In November last year, an appellate court upheld the lawsuit, which SANDAG vowed to appeal before the state Supreme Court.

Just last month, SANDAG released an updated draft of its controversial plan. At the time, SANDAG Board Chairman Jack Dale said that after consulting with community members and local agencies, “the resulting plan encourages the development of vibrant, healthy communities that are connected by a range of transportation choices, including public transit, walking and biking facilities, and roads.”

Jack Shu, head of the Cleveland National Forest Foundation, sounded skeptical on KPBS Midday Edition:

“Unless we really are seriously thinking about the transit first plan, one that builds transit first rather than freeways first, we are not really talking about a real change in what we are going to have in the future.

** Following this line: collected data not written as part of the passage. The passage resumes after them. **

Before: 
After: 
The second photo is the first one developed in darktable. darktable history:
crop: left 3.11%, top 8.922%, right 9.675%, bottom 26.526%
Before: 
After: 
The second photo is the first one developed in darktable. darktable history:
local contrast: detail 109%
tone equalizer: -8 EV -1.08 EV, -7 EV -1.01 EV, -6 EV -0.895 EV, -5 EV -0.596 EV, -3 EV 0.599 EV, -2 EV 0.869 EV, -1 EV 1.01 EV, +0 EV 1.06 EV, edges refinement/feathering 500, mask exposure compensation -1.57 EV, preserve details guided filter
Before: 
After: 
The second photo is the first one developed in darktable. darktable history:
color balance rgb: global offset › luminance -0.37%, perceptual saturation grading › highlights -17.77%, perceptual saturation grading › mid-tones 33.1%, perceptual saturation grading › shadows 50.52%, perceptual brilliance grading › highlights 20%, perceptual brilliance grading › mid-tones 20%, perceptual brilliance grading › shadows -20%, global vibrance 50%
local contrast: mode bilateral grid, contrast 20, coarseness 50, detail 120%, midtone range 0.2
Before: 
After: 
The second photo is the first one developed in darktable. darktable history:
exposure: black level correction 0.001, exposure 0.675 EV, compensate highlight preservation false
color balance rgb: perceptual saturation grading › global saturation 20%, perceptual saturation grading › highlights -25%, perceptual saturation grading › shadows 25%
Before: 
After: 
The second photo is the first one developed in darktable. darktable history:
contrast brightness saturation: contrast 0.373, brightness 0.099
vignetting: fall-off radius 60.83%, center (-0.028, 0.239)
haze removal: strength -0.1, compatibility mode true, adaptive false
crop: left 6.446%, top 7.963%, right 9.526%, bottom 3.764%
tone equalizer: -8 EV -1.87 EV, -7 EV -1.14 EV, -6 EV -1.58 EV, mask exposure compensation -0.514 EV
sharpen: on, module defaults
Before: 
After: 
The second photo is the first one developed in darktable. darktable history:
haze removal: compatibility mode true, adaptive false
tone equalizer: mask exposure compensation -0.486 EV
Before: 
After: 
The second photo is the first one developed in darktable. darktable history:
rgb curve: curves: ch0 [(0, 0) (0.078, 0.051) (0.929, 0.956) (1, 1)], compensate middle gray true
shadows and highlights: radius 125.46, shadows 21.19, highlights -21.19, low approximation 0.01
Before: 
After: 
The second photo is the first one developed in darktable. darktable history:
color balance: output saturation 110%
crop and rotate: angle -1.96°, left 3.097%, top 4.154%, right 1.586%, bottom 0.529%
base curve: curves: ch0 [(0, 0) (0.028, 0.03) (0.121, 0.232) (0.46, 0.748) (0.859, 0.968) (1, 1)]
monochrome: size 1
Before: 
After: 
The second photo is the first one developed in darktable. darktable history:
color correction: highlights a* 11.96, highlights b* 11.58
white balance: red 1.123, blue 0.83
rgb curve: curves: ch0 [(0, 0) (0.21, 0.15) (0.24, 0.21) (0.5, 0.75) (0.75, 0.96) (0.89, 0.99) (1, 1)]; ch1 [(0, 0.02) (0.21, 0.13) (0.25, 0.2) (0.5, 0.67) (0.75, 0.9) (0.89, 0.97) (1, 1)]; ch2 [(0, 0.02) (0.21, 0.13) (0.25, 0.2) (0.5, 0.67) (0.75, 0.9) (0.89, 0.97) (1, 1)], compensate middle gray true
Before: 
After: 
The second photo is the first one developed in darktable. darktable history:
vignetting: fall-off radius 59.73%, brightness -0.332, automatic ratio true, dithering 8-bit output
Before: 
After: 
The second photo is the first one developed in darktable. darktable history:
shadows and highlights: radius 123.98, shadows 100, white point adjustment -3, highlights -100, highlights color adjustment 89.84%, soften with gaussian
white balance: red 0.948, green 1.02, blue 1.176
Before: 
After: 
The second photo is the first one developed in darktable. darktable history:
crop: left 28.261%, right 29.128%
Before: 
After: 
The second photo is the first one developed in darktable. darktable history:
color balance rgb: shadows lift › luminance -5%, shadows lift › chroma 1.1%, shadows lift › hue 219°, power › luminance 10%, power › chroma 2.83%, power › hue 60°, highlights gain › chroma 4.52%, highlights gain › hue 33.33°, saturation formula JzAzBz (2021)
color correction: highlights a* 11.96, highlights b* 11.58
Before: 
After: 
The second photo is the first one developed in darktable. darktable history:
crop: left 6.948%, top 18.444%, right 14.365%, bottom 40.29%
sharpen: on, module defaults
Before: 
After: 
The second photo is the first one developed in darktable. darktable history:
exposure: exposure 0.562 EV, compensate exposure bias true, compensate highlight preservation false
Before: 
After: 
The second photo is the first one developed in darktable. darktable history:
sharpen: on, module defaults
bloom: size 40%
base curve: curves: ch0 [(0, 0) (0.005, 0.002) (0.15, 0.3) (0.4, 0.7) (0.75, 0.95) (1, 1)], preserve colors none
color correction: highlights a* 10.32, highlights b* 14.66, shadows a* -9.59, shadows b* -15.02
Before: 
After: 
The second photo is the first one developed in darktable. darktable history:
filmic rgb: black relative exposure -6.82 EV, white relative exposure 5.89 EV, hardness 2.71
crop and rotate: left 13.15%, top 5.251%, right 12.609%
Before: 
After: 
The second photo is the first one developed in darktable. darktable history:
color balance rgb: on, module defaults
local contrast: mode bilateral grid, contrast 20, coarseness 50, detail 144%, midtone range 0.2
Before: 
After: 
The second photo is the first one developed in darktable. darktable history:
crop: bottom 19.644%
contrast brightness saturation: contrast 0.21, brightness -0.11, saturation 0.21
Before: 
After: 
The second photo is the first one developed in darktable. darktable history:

SANDAG’s plans are pretty much for the most part [what] we have been doing since 1990s and just 10 years ago, which is (build) more freeways and occasionally here and there, improve our transit system and bikeways.”

Water Woes

Another thing to consider while staring down this impending deluge of people and projects: Both are going to need water, something that’s hard to come by at the moment.

City and county officials are all over it. They’re fairly confident our region will have enough water in the long run to accommodate that growth:

A lot of the reason the region can accommodate new growth now is thanks to drastic reductions in per-person water consumption that already happened. Last year, the region used less drinking water than it did in 1990, even though there were a third more people living here, according to the authority.

Part of this reduction was driven by more efficient homes. According to homebuilding industry figures, new three-bedroom, single-family homes use about half as much water as homes built in 1980.

“You want to get people out of older, wasteful houses into newer, more efficient ones,” said Michael McSweeney, a spokesman for the Building Industry Association of San Diego.

Still, the length of the current drought is challenging some of the assumptions water officials have been holding dear. Take, for example, the standard projection that droughts will only last three years. Folks at the County Water Authority said they might try to plan for longer droughts in the future.

If the drought drags on for a few more years, the county is going to be banking on some developments of its own: a to-be-completed recycled water system and desalination plant.

Catherine Green

Catherine Green was formerly the deputy editor at Voice of San Diego. She handled daily operations while helping to plan new long-term projects.